I lied to you.
When I wrote in my newsletter yesterday about switching off over Christmas, I wasn’t telling the truth.
Last night, as I was attempting unsuccessfully to switch off my brain and go to sleep, I started to mull over what I’d written, and it dawned on me that there’s no ‘switching off’. Not ever.
I’ve learned recently that a lot of people don’t have an inner dialogue. I can barely imagine what ‘tumbleweed of the brain’ must feel like. My mind never stops, so I already know how this festive season is going to play out.
Yes, I’ve promised myself that the precious, lazy days between Christmas and New Year will be a break. The plan is clear: no deadlines, no responsibilities and no demands. Just me, my pj’s, a ridiculous amount of cheese, a cocktail or two and The Gavin & Stacey Finale. Bliss.
Except, I know that isn’t quite how it’ll go because the truth is, when you’re a writer, the idea of truly switching off is a fantasy. A never-ending story, if you will.
Writing isn’t just something you do; it’s a mindset, a way of moving through the world. Even when you’re not physically at the keyboard, you’re still writing—somewhere in your head, in the back rooms of your mind, ideas are forming, characters are talking to each other and plots are twisting into shape.
It starts innocently enough. Yes, I’ll be sprawled on the sofa, surrounded by the remnants of festive indulgence and at least one block of Wensleydale (with cranberries natch). But within arm’s reach, there’ll be a notebook and my trusty fountain pen, just in case an idea sneaks in. And if I’m too prone to write, I’ll open my Otter app and capture my thoughts that way.
Before I know it, I’ll be knee-deep in plotting, the seeds of 2025 already beginning to sprout.
And honestly, I don’t mind because the in-between has a different energy to the rest of the year.

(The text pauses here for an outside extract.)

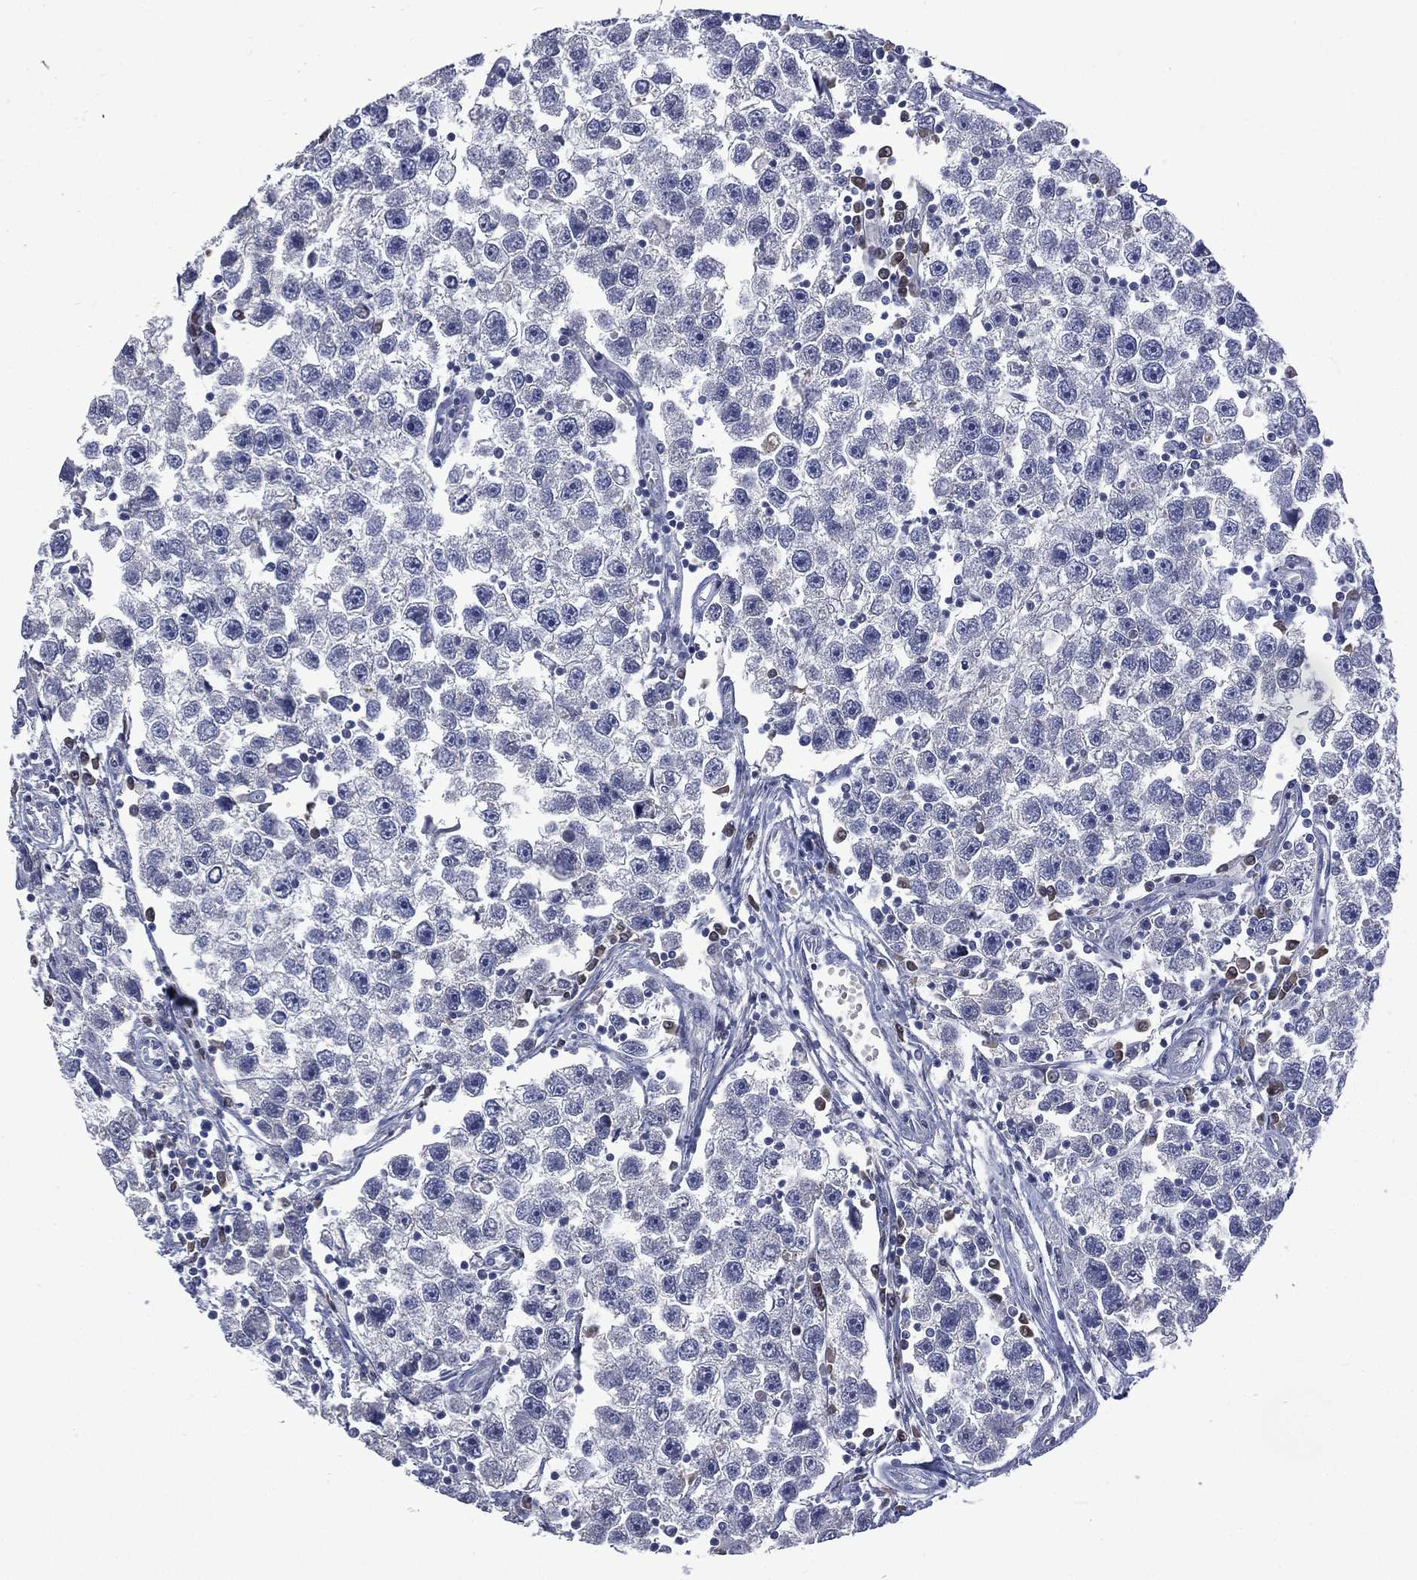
{"staining": {"intensity": "negative", "quantity": "none", "location": "none"}, "tissue": "testis cancer", "cell_type": "Tumor cells", "image_type": "cancer", "snomed": [{"axis": "morphology", "description": "Seminoma, NOS"}, {"axis": "topography", "description": "Testis"}], "caption": "There is no significant positivity in tumor cells of testis cancer.", "gene": "CA12", "patient": {"sex": "male", "age": 30}}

There’s no urgency, and the usual pressures are gone. Instead, it’s just me and my thoughts, unfolding naturally. It’s the kind of work that doesn’t feel like work. A holiday of the mind, even if it involves a bit of scribbling and a lot of muttering to myself about plot holes.
Watching a film? I’m noting how the dialogue snaps, or how the lighting sets the mood.
Reading a book? I’m analysing pacing or learning from the author’s missteps.
Even something as simple as people-watching—on the odd occasion that I venture beyond my Christmas cocoon— can become a treasure trove of quirks, gestures and overheard snippets of conversation.
The emotional processing doesn’t take a break either.
Writing, after all, is not just about telling stories; it’s about understanding the world and your place in it. The holidays, with their heady mix of nostalgia and excess, are ripe for mining those deep, reflective moments that inevitably worm their way into your work.
So, yes, I know exactly what’s going to happen. I’ll be lounging in front of the TV, After Eights to hand, pretending I’ve switched off but the wheels will be turning.
The creative process is a rebellious child—it never stops, even when you tell it to.
And nor should it.
Lisa
All of it so true! I suppose I should be like you and always have my notebook by my side. Mine is more like my purse, I never leave home without it. I didn't know that otter had an app, I'm gonna download it right now. Thanks for sharing!
I also can't imagine not having an inner monologue, although I bet it does make getting to sleep so much simpler! This holiday I'll be doing my monologuing, dialoguing, reading, writing, and cheese eating 4000 miles from home in Bologna, Italy. Being out of the US for Christmas and the new year is brand new to me, and I am truly excited for the change of scenery. Something tells me the urge to slow down won't happen for me either, but I can be sure I won't be short on inspiration.